The Narrative Shape of Mark
In my essay “The Women, the Tomb, and the Climax of Mark” (manuscript of the published version on the “Essays, etc” page of this site), one of the cited studies that has not been sufficiently noticed is an essay by the Canadian scholar Philip G. Davis (University of Prince Edward Island): Philip G. Davis, “Christology, Discipleship, and Self-Understanding in the Gospel of Mark,” in Self-Definition and Self-Discovery in Early Christianity: A Study in Shifting Horizons, Essays in Appreciation of Ben F. Meyer From His Former Students, ed. David J. Hawkin and Tom
Robinson (”Studies in Bible and Early Christianity,” 26; Lewiston: Edwin Mellen Press, 1990), 101-19.

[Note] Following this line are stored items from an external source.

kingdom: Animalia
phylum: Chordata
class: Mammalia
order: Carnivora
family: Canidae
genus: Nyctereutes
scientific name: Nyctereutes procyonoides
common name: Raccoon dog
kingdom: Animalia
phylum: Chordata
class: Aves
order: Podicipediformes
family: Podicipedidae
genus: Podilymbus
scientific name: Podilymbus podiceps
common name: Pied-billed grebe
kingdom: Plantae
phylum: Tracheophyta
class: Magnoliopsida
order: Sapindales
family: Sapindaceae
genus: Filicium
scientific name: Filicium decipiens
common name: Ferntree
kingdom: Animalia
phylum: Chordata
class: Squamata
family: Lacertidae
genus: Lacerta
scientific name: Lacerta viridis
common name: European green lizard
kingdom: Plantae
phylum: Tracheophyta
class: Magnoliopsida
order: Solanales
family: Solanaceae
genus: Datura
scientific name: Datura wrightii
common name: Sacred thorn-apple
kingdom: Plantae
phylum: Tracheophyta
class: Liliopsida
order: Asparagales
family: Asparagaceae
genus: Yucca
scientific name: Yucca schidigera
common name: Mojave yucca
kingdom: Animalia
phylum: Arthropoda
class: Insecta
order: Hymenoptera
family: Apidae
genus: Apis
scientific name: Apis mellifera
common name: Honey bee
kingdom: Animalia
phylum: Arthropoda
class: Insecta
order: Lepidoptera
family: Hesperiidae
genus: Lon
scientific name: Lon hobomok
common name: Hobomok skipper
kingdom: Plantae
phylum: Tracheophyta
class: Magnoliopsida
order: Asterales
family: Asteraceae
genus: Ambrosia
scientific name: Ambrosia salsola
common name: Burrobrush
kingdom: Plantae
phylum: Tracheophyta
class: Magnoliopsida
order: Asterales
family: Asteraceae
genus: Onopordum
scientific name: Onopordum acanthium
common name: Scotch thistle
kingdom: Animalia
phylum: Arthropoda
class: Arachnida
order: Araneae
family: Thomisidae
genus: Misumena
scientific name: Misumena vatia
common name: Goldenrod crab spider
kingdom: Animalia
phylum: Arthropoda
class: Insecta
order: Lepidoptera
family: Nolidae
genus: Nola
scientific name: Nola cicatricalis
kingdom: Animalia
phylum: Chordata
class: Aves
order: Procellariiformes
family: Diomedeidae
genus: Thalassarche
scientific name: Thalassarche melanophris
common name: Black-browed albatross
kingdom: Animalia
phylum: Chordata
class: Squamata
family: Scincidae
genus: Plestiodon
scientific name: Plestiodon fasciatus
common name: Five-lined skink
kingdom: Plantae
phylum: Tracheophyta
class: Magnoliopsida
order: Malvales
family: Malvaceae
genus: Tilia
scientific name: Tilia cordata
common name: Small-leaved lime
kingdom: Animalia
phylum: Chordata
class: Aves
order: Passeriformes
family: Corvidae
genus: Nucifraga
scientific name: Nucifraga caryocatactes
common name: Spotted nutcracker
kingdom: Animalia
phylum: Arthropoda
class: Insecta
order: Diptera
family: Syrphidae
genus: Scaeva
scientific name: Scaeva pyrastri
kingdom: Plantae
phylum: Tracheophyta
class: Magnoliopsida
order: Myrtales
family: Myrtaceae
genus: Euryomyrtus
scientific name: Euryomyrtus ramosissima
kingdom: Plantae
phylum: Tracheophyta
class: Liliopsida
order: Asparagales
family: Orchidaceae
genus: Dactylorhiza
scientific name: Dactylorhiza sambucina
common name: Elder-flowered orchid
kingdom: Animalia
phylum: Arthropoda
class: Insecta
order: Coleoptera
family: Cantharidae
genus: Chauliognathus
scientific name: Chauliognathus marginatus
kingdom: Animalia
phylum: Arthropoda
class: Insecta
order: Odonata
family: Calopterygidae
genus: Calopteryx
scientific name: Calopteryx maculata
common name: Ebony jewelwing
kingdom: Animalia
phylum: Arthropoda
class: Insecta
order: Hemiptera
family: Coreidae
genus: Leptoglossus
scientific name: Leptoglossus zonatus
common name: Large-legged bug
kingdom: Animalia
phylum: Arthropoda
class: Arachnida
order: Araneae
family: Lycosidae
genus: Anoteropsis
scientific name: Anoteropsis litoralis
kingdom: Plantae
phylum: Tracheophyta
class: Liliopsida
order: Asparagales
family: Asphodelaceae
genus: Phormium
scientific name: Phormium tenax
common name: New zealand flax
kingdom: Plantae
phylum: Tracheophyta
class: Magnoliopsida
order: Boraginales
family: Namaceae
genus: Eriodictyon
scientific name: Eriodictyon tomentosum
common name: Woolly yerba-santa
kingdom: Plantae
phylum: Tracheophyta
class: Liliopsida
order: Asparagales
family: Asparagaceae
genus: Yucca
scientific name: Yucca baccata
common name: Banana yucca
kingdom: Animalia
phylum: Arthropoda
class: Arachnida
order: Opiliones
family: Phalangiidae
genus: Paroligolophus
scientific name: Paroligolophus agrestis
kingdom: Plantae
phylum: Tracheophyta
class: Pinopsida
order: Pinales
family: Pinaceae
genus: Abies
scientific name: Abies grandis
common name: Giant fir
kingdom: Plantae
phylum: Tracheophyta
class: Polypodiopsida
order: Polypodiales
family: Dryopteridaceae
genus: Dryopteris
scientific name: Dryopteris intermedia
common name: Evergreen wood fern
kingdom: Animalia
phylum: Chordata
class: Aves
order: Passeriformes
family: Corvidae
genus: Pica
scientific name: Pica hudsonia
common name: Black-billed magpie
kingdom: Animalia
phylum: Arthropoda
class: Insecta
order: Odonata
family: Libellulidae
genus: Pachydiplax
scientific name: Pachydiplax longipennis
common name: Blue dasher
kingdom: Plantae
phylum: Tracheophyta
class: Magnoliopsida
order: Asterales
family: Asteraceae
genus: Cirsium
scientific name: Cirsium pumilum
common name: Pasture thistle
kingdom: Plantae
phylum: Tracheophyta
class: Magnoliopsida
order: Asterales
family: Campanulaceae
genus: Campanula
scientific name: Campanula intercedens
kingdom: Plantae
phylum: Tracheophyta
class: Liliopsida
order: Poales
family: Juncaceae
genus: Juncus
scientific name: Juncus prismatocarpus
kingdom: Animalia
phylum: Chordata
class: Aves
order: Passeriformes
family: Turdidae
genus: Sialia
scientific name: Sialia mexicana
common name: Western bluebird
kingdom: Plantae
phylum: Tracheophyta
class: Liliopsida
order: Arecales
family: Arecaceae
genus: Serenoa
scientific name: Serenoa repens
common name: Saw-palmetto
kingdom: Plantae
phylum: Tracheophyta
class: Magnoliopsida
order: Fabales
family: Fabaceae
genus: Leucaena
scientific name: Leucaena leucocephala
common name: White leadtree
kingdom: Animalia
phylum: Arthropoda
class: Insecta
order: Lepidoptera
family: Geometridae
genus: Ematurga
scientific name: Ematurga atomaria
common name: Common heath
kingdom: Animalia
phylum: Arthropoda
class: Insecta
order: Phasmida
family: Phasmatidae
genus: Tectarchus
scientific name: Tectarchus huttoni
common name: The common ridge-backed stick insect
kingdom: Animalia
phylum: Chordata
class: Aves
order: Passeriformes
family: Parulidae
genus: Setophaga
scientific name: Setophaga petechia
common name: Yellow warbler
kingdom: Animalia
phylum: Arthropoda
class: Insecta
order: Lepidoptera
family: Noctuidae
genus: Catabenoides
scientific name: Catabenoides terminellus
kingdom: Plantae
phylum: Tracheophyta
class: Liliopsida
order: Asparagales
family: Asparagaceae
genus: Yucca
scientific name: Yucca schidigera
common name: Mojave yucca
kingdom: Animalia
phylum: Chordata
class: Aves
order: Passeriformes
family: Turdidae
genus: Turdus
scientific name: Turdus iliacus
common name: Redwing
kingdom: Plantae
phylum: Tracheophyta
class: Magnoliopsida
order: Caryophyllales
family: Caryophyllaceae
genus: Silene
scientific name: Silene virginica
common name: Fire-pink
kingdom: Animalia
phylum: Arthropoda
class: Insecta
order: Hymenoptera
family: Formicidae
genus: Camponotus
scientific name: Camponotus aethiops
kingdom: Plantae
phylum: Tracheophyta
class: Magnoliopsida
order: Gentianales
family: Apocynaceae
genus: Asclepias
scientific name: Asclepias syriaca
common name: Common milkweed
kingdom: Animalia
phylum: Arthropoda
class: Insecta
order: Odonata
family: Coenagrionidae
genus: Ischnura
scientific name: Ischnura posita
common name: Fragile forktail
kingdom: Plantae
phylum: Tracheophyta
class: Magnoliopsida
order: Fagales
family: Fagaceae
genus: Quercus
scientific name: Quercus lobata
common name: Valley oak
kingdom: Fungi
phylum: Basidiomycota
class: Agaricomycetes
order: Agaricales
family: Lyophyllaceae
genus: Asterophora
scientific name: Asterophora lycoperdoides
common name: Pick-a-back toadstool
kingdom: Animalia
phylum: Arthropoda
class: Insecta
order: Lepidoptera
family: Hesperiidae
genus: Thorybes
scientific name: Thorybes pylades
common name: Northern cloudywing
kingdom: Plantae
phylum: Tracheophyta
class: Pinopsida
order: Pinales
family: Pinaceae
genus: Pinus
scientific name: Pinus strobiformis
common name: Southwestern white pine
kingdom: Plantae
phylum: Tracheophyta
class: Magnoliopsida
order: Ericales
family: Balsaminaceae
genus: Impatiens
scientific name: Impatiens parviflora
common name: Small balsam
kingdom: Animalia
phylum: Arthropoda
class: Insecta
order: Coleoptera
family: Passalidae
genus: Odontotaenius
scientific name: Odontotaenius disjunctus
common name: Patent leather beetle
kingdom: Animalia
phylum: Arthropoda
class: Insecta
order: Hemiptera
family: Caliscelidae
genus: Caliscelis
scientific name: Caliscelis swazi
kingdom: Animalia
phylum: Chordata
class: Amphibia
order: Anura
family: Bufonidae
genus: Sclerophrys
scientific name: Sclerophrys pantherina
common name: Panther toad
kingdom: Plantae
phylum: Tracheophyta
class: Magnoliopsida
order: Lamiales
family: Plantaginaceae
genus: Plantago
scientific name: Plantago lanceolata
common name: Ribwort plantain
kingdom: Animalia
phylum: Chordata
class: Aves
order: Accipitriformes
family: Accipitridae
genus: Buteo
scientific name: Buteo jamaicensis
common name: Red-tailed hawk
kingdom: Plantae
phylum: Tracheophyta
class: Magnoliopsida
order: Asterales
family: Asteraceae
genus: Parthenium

Davis’ intriguing observation (so far as I know, he was the first to make it) was that what may look like Markan “omissions” actually are deliberate, and for the author’s purpose of making the Jesus-story a blueprint for the intended Christian readers. Here’s a key quote:
“Indeed, it is striking that many of the most notable Markan ‘omissions’ involve matters which are not susceptible of imitation, including the virginal conception and the pre-eschatological resurrection. Mark’s whole story of Jesus can be read as a blueprint for the Christian life: It begins with baptism, proceeds with the vigorous pursuit of ministry in the face of temptation and opposition, and culminates in suffering and death oriented towards an as-yet unseen vindication.” (p. 109)
I think it fits the Markan data nicely, and is what I think scientists mean by referring to an “elegant” hypothesis.